## ABOUT THIS EXERCISE
Below is a set of entries. Print the line that contains "left eye: (595, 489)" and every later line word for word, through the final one.

Records contained in a dataset
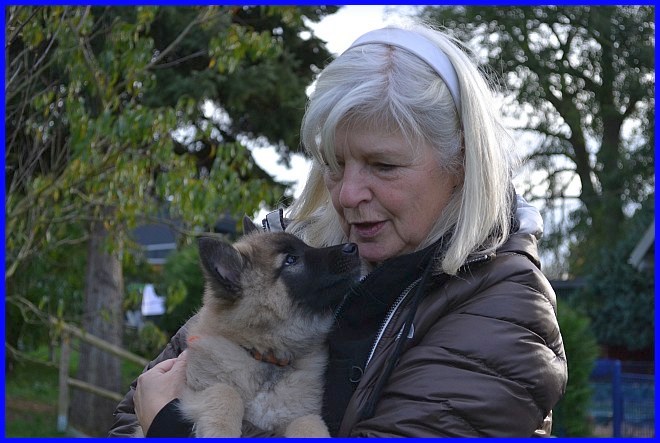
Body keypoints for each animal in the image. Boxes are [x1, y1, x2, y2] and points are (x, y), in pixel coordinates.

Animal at [137, 216, 361, 437]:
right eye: (291, 259)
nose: (353, 247)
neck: (265, 357)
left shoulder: (300, 414)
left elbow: (309, 424)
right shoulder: (189, 394)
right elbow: (225, 392)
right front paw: (222, 432)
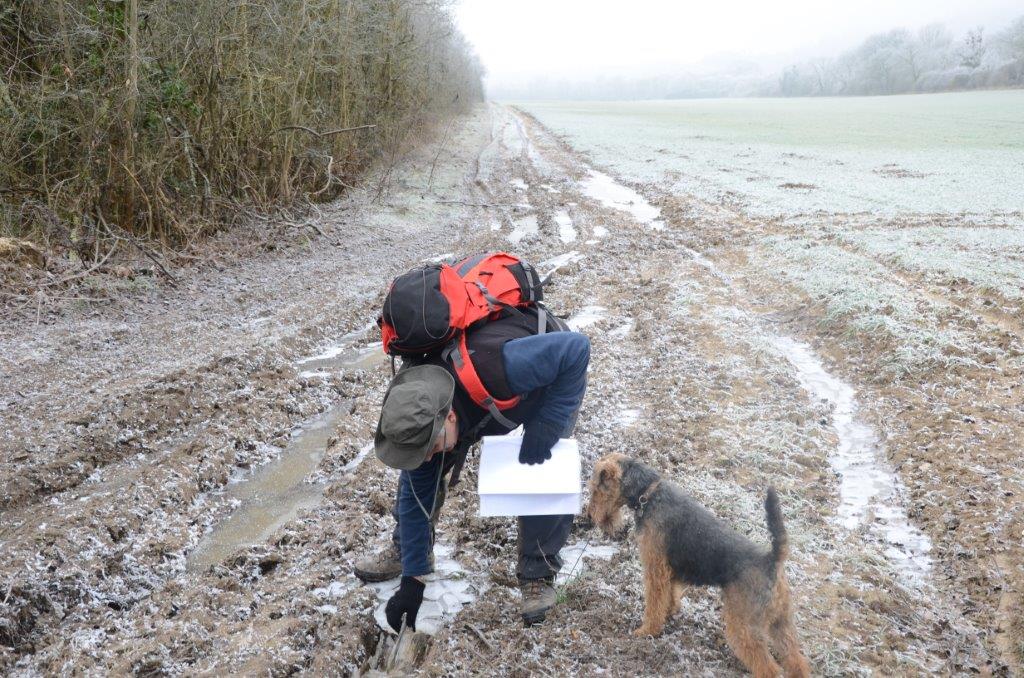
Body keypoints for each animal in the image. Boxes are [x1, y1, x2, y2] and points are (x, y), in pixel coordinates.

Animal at [589, 454, 811, 678]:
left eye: (595, 489)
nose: (590, 517)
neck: (648, 494)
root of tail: (772, 559)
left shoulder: (655, 568)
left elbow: (654, 603)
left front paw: (648, 631)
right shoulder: (670, 571)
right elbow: (671, 596)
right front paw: (670, 613)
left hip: (744, 626)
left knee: (769, 668)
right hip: (781, 622)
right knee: (796, 660)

## ANSWER AREA
left eye: (595, 489)
nose: (590, 517)
neck: (648, 494)
root of tail: (772, 559)
left shoulder: (655, 568)
left elbow: (654, 603)
left front paw: (648, 631)
right shoulder: (670, 571)
right elbow: (671, 596)
right front paw: (670, 613)
left hip: (744, 626)
left knee: (769, 668)
right hip: (781, 622)
right knee: (796, 660)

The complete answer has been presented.